### Parts of the exercise
(1) List every place name that appears in the article on planning a solo backpacking trip.
(2) Copy the part of the article on planning a solo backpacking trip from "Planning your Solo" up to and including "organised tours, etc.)".

### Provided text
How to Plan a Solo Backpacking Trip

How to Plan a Solo Backpacking Trip

There’s nothing more adventurous than stuffing your life into a backpack and stepping out into the big wide world.

Solo backpacking has been a rite of passage for young people since the hippie trail weaved its way from Western Europe to Southeast Asia back in the sixties. Since then solo backpackers have explored every corner of the globe, following the gringo trail in South America, travelling from Cape Town to Cairo in Africa, and leaving footprints in all of the most out-of-the-way parts of the world.

solo backpacker meme

In this article we’ll be taking a look at how to plan for such an adventure, using one such out-of-the-way place, New Zealand, as a guide.

Planning your Solo Backpacking Trip

Planning prevents p*ss-poor performance might be a business creed, but it is equally true for solo backpacking.

Backpacking planning is slightly different than that of other modes of travel. You want the flexibility to be a plastic bag in the breeze, following new friends to an exciting destination, or staying at a place you love. Planning for solo backpacking is therefore less about hard dates and destinations than it is about being ready for anything.

A Backpacker Budget

Backpacking has always been an exercise in getting maximum adventure from minimum spend. So, what’s your budget? A good way to work that out is to:

  1. Pre-purchase the main parts of your trip (return flights, organised tours, etc.)

### Recorded data
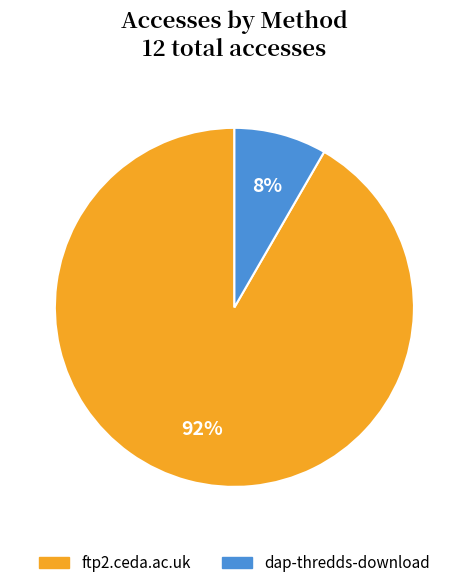

What is the ratio of the value at dap-thredds-download to the value at ftp2.ceda.ac.uk?

0.1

### List of solutions
(1) Western Europe, Southeast Asia, South America, Cape Town, Cairo, Africa, New Zealand

(2)
Planning your Solo Backpacking Trip

Planning prevents p*ss-poor performance might be a business creed, but it is equally true for solo backpacking.

Backpacking planning is slightly different than that of other modes of travel. You want the flexibility to be a plastic bag in the breeze, following new friends to an exciting destination, or staying at a place you love. Planning for solo backpacking is therefore less about hard dates and destinations than it is about being ready for anything.

A Backpacker Budget

Backpacking has always been an exercise in getting maximum adventure from minimum spend. So, what’s your budget? A good way to work that out is to:

  1. Pre-purchase the main parts of your trip (return flights, organised tours, etc.)